Consolidation and pressure to cut costs are forcing executives at mutual fund companies to consider wholesale changes to the way they work through wholesalers.
Most of these companies have separate salespeople for the bank, broker, adviser, and insurance agent channels. But those channels are contracting, and that can make it costly to have a fragmented sales force. The problem is, if fund companies respond to that consolidation by consolidating their sales teams, they run the risk of damaging sensitive client relationships.
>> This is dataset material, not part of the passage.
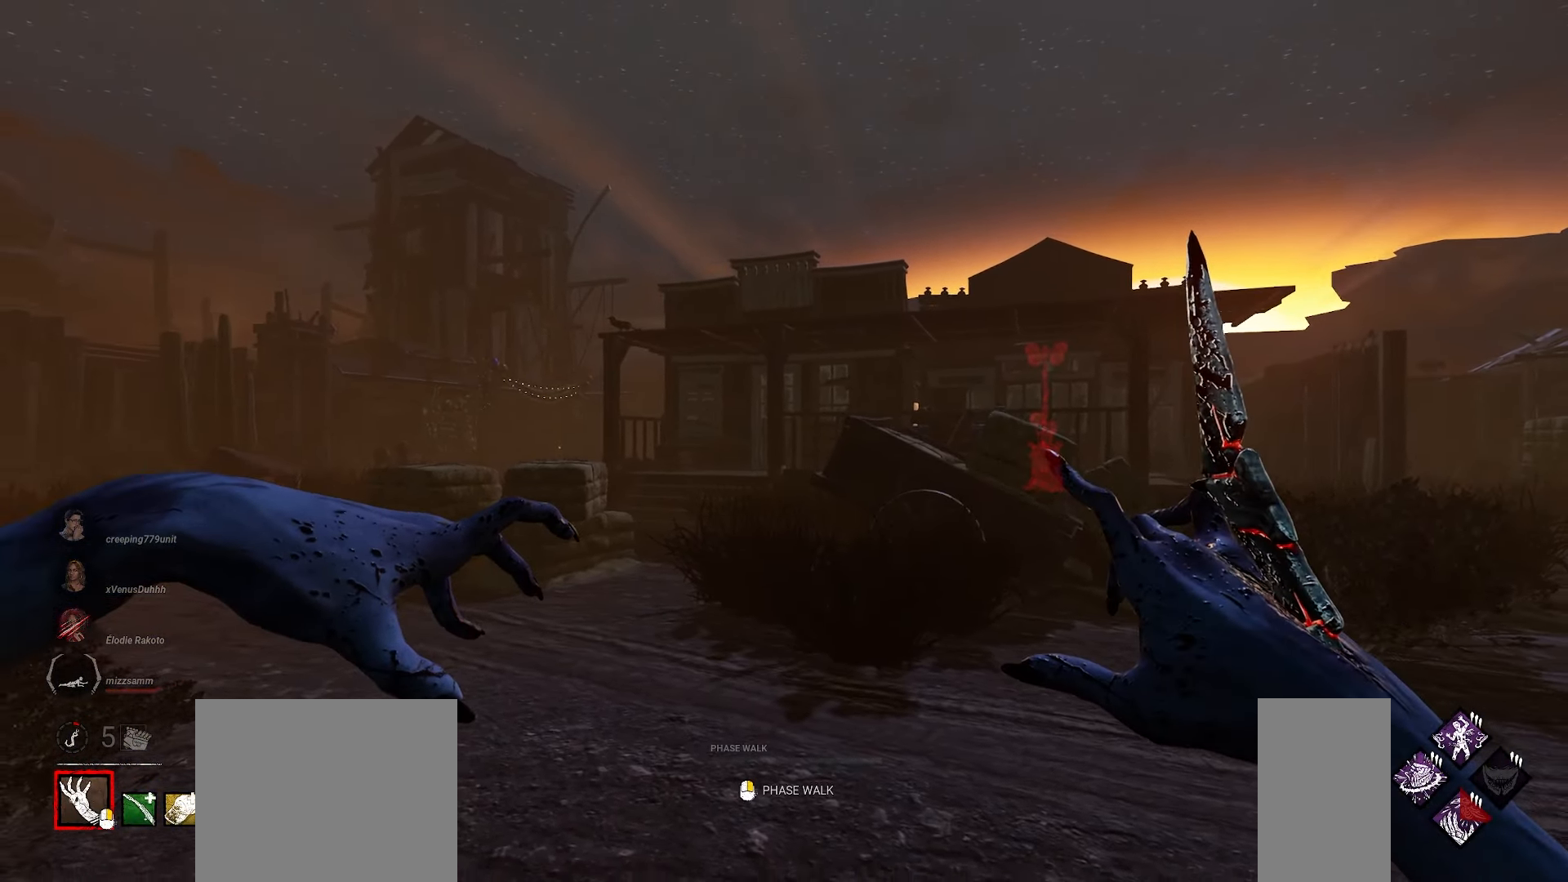
{"keys": ["w"], "mouse": ["right"], "events": [[17, "s", "up"], [183, "mouse_right", "down"], [183, "w", "down"], [233, "d", "up"]]}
MFS Financial Services and Zurich Scudder Investments are among those that have gone beyond thinking about it. Zurich Scudder Investments, a Chicago unit of Zurich Financial Services, consolidated its bank and brokerage distribution divisions 12 months ago, though it still distributes to insurance agents separately.
Mike Harrington, managing director of Zurich Scudder's bank-brokerage division, said the wholesalers generally have had no problems with the change. One reason for this, he said, is that Zurich Scudder trained its wholesalers to understand new types of clients.
Boston's MFS Fund Distributors Inc. combined its bank and financial adviser wholesaler channels last October to give them more regional focus. Jim Fitzgerald, director of the financial institutions and advisers division, said this has enabled MFS to deliver "two to three times the number of wholesalers to each company than our competitors."
Since the consolidation, MFS has boosted sales through 16 of the 20 largest banks through which it sells and has had similar improvement in selling through advisory firms, Mr. Fitzgerald said.
Matthew McGinness, a consultant at the Boston research company Cerulli Associates Inc., said midsize mutual fund companies have the most to gain by centralizing because covering national territories without an extensive sales force is expensive.
Some midsize firms and larger companies, he said, have reorganized their wholesaler forces around regions rather than sales channels.
Houston's Aim Management Group Inc. is one of several mutual fund firms studying the idea. Michael Cemo, president of Aim Distributors, Aim Management's wholesaling arm, said that whether or not it consolidates its distribution channels depends on how multichannel financial services giants such as Citigroup Inc. structure and combine their own banking and brokerage operations.
Cerulli Associates' Mr. McGinness said some banks, brokers, and financial advisers actually prefer this form of centralization. He said the reason is versatility: these people can provide more insight into what other types of companies do and how they are selling the same products.
Not everyone is ready for this change, however. H.G. "Toby" Mumford, bank channel head at Franklin Investments in San Francisco, said, "Most big firms still feel that keeping [wholesaling] channelized makes the most sense."
Banks particularly appreciate the extra service that comes from having a sales force dedicated directly to them, Mr. Mumford said. Also, some combined bank-brokerage entities have not decided how they want to structure their brokerage divisions, making it difficult for a fund company to determine which wholesaling model is better, he said.
Franklin has no plan to unify its wholesaling. "We don't see a compelling reason to do so," Mr. Mumford said.
Some companies are doing the opposite of centralizing. Pioneer Investment Management Inc. announced last week that it had set up that it set up three separate sales divisions to handle broker-dealers, insurance companies, and advisers and banks. Previously it had a strictly regional wholesaler framework.
KeyCorp, the Cleveland holding company that owns both Key Bank and the brokerage McDonald Investments, is a case study in the dangers of this type of centralizing.
William Dent, director of asset advisory services at McDonald, said a number of mutual funds lost business with his firm after KeyCorp's 1998 acquisition of his firm because the funds' bank wholesalers neglected to call on reps once they were moved into McDonald brokerage offices.
"The bank channel may have won the battle internally, but the fund companies lost the war," Mr. Dent said.
For large regional bank brokerages, he said, fund companies should have wholesalers who cover all intermediaries in a given territory. Such a system can be difficult to implement - and would not suit every bank - but more fund companies will adopt it sooner or later to avoid losing business, he said.